The mission is to make theatre a regular part of the Middle Eastern community’s cultural life, and to make the Middle East a regular part of the American theatre experience. The group motto has been, "Placing the Middle East Center Stage".[8] Golden Thread Productions defines the Middle East broadly and inclusively, believing that the common human experience transcends cultural and political differences. Among the nations represented in past productions are Iran, Armenia, Egypt, Israel, Palestine, Algeria, Japan, Syria, Turkey, Iraq, and Afghanistan.[9]
The annual programming consists of a mainstage season of two to three full-length productions, the ReOrient Festival of short plays, an annual Women’s Day event, touring and education program for youth, and a variety of workshops, staged readings, and special events offered throughout the year. Golden Thread Productions’ debut production was Operation No Penetration, Lysistrata 97! The classic Greek antiwar comedy was adapted to a Middle Eastern setting where Palestinian and Israeli women unite to force men into signing a peace treaty.
Golden Thread Productions was awarded the American Theatre Wing's National Theatre Company Grant in 2013[10] and 2016.[11]
Golden Thread Productions' hallmark event is ReOrient, an annual festival of plays exploring the Middle East.[12] Debuted in 1999, more than thirty plays have been presented at the ReOrient Festival, the majority of them world and/or United States premieres.[3] For four weeks, the festival provides a rare opportunity for artists and audiences alike to engage deeply and directly with the Middle East in a creative and supportive setting that displaces misinformation and encourages understanding. The ReOrient Festival has provided a home to some of the best known emerging Middle Eastern voices on American stage (and screen) today including: Betty Shamieh, Caveh Zahedi, as well as such established playwrights as Naomi Wallace, Eric Ehn, Israel Horovitz, and Motti Lerner.
The critical response to the ReOrient Festival has, over the years, been general acclaim: Robert Hurwitt with the San Francisco Chronicle calls it, “haunting and provocative…with reverberations far beyond its immediate cultural context,”[13] and Robert Avila with the San Francisco Bay Guardian states, “Golden Thread triumphs with the ReOrient Festival.”[14]

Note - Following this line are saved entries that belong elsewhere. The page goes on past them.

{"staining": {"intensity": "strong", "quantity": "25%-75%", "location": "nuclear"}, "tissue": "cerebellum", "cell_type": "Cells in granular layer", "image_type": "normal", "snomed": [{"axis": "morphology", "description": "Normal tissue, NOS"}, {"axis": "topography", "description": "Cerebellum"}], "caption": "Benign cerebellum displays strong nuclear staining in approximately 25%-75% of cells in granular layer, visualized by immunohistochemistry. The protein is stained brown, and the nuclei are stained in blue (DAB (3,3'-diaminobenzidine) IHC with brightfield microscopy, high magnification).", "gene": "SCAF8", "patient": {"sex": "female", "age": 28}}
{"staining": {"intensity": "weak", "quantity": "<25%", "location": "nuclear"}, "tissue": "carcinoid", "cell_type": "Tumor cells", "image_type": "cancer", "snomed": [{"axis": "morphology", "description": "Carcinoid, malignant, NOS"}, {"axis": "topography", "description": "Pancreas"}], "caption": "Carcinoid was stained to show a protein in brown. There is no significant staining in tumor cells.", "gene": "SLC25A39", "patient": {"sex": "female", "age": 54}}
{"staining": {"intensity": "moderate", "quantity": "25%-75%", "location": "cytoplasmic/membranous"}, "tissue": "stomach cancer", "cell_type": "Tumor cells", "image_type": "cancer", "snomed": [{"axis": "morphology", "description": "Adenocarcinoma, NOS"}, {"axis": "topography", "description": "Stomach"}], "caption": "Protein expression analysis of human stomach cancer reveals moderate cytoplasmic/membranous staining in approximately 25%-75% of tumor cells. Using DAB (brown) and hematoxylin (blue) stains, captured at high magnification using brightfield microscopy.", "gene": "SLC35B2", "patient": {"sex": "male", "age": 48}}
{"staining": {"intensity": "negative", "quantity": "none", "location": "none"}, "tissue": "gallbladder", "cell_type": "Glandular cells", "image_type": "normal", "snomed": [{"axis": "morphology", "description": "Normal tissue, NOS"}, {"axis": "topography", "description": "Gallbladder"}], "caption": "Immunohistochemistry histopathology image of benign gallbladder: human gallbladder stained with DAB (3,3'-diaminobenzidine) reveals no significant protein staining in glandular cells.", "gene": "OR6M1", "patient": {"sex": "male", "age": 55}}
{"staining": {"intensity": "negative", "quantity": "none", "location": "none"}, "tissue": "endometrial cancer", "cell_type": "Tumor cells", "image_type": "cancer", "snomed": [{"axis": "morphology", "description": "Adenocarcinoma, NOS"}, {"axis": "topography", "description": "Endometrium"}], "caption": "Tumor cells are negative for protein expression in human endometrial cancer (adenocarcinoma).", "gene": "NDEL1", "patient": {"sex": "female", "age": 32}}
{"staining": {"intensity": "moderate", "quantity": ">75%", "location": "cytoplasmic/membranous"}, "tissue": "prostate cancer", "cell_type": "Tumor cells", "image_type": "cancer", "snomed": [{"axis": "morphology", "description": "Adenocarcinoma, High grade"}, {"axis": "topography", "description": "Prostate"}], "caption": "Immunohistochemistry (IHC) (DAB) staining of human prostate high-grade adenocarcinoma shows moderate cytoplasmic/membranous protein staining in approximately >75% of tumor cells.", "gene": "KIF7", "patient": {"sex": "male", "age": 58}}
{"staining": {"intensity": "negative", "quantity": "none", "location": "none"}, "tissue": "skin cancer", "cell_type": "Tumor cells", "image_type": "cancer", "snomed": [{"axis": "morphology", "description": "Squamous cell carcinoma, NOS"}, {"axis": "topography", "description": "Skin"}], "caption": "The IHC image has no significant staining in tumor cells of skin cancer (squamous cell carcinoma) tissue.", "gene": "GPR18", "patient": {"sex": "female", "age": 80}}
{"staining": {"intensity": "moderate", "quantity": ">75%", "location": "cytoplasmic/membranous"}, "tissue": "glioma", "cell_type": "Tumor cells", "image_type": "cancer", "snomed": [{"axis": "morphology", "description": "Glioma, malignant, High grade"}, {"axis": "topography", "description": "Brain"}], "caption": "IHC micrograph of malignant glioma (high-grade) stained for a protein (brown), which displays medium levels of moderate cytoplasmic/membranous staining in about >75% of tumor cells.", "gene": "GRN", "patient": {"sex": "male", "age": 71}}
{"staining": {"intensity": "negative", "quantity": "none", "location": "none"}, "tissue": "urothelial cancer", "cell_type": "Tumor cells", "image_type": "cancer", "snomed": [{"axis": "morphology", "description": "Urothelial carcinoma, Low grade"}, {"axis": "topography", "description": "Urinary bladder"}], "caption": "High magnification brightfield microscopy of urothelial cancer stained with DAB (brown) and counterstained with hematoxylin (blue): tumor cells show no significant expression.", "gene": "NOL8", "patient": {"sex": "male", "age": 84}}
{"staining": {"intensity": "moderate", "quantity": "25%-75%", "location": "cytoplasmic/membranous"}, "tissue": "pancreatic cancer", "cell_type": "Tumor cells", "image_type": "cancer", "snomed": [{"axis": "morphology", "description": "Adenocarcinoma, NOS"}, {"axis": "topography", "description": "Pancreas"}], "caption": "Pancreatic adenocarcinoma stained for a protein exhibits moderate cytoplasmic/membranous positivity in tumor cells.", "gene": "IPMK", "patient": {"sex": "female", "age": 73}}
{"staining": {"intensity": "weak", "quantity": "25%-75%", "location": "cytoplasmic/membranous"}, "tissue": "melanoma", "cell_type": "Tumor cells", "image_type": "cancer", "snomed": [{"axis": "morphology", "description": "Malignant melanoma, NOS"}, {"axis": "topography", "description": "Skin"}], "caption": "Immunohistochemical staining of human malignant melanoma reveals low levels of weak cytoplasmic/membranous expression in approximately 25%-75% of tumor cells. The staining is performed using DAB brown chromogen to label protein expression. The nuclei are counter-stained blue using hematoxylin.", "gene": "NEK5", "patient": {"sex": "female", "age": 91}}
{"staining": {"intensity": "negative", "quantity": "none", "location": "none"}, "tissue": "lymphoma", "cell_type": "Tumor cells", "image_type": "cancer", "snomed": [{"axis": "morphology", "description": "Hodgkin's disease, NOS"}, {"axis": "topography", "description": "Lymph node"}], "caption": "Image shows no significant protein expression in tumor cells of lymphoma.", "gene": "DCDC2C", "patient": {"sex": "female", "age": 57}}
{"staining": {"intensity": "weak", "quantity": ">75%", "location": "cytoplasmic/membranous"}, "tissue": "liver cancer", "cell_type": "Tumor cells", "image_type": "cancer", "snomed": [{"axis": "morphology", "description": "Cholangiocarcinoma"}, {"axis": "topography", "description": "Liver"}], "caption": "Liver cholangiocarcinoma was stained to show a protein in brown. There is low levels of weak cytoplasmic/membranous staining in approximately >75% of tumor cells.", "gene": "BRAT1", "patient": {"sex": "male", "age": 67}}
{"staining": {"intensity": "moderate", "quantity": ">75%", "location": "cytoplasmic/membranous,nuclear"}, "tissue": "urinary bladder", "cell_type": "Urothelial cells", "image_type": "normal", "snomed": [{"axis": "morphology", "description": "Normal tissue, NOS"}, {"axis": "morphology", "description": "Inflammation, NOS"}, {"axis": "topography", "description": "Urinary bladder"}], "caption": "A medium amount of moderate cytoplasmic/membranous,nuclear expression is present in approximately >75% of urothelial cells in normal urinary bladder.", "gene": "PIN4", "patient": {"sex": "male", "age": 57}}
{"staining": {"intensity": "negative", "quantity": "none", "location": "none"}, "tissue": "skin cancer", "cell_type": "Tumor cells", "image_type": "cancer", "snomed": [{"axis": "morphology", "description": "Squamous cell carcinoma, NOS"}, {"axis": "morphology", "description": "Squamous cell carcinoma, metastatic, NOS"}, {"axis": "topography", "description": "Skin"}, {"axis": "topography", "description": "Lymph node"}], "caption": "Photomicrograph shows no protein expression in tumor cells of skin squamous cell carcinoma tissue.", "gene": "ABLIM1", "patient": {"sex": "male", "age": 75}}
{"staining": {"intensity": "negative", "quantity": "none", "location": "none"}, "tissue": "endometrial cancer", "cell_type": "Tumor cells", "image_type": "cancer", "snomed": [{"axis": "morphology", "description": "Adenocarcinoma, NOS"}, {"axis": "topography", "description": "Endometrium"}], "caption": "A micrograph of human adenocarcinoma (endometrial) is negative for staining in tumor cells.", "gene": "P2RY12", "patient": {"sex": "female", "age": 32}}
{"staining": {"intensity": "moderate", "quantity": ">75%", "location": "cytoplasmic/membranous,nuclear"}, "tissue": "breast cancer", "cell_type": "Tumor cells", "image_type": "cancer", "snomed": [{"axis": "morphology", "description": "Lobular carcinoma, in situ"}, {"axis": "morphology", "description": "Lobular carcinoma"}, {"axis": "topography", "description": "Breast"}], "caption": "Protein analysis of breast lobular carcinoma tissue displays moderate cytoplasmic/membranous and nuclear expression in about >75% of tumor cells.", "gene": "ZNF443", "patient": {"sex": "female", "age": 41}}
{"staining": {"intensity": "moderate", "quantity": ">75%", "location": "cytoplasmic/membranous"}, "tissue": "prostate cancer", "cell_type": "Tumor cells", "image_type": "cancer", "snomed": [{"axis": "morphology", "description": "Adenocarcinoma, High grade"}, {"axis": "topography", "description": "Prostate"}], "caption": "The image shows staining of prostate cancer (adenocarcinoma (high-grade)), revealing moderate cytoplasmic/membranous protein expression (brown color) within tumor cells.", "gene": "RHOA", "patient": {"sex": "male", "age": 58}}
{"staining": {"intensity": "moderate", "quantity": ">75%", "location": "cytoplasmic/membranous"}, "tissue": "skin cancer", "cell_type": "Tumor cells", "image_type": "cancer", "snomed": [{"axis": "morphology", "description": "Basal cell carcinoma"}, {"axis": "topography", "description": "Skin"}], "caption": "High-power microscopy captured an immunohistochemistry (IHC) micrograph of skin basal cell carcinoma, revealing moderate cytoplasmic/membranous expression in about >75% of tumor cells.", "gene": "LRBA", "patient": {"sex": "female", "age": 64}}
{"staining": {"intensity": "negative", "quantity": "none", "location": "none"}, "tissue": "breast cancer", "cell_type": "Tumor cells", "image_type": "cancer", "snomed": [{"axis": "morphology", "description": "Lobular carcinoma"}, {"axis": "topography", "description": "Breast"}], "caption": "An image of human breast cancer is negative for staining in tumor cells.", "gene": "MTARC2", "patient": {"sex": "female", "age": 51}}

Over the past three years, Golden Thread has developed programming for youth in the community. In 2006, the company launched The Fairytale Players as part of their Children’s Traditional Theatre Program, created by an ensemble of actors who work together in a workshop setting to create and tour fairy tales from around the Middle East. This project is rooted in their past efforts on The Norooz Story and An Iranian Fairytale, both based on ancient tales and utilizing traditional performance elements, music, and dance from the region. These short fairytale performances were presented at the Asian Art Museum, the San Francisco TheatreFest, and Asian Pacific Islander Festival, as well as Park Day School and the Ferry Building. Golden Thread has also recently developed an after-school program in partnership with Krouzian-Zekarian-Vasbouragan Armenian School in San Francisco, and plans to expand their roster of venues in 2009 to include schools, libraries, museums and community centers.